Seanad debates

Wednesday, 13 November 2019

10:30 am

Photo of Paul DalyPaul Daly (Fianna Fail) | Oireachtas source

I support this motion and compliment previous speakers, in particular Senator Ruane. Senators Ruane and Nash speak about their experience from predominantly urban areas. I am speaking from a rural perspective. Without being flippant or smart, when I speak of rural I am referring to very remote areas. If somebody passes my house, he or she either lives further up the road or is lost.

We did not have this drug use issue but we have it now. This became a problem in the cities and urban areas some 40 years ago. It is now coming to the most rural areas. We are still talking about potential solutions to tackle the problem. Why have we not learned from the past? Why are the institutions, methods, resources and personnel which have got to grips with this problem and learned by its evolution in urban areas not in place for us now in rural areas? Instead, we are still asking what can be done and how can we handle it. That aggrieves me. I live in a remote area. Even if we had all the resources requested, they would be given to rural towns such as Tullamore, Mullingar and Athlone. In remote rural areas we are struggling with GP access. How are we going to get a solution to what is becoming an endemic problem? I am 54 years of age and have never come across drug use until recently.

When education is thrown out as a solution to a problem, I always question it as it cannot be the answer for everything. We need to deal with education of communities. One of the most significant issues in my community is not ignorance but denial. The pillars of our communities, such as the GAA and other social clubs, become the extended arms of families in times of need and crisis.
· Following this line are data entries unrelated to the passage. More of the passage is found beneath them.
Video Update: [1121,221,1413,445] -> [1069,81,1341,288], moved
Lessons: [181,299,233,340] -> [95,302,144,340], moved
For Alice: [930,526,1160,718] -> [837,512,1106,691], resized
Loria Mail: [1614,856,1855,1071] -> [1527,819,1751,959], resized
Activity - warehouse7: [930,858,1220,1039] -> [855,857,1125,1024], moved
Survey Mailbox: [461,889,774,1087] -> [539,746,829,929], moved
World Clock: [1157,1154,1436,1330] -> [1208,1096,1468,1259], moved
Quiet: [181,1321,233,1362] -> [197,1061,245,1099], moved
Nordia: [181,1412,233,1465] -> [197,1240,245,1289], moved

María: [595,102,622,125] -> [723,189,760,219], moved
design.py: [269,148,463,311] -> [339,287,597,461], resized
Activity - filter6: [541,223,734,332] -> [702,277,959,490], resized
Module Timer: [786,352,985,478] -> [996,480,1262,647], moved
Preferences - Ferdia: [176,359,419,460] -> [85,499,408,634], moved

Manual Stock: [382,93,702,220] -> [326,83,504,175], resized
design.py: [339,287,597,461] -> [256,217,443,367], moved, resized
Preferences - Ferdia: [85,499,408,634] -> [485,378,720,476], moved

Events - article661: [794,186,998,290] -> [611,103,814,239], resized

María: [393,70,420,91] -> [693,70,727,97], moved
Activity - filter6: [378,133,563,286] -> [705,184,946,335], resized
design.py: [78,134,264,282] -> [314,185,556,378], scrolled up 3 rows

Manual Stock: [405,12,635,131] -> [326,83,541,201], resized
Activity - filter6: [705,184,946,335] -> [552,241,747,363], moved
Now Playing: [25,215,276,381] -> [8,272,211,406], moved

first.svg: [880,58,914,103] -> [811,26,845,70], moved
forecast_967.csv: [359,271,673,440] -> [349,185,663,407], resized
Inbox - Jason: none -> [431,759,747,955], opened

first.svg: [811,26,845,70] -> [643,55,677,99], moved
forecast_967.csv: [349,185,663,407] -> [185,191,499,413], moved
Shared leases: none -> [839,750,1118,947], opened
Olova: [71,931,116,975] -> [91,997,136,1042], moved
They are ignorant to an extent but they are also in denial about drug use. Education on the dangers of drug use needs to be directed at the adults in communities to a greater extent. I do not know why this did not start when this issue became a problem in our urban areas. It is vitally important that we educate our communities about this issue.

I must highlight a certain solution in an area not too far from my community which ignited a drug issue. It was a solution to one problem but has turned out to have created many more problems. It involved the acquisition of houses by a housing body and the rehousing of people in an area total alien to them with the promise of all the services they would need to integrate in society.Unfortunately, the services were only promises and drug and crime issues have escalated in that area. It grieves me to have to say that the locals were integrated more than the people who were brought into the locality. Everybody deserves to be housed and everybody is welcome everywhere. They were not foreign people, they were Irish people who were rehoused. They were not from places far away from the area to which they went but the services that were promised when they arrived were not provided and this has had a knock-on effect.

I support the motion and compliment my colleagues who put it together. This is not a political issue. Everybody here agrees about the severity of the crisis and the need for solutions. We must have learned something from where we have been. It is disappointing that we might have learned nothing from the past and, like many other crises, we are playing catch up and firefighting.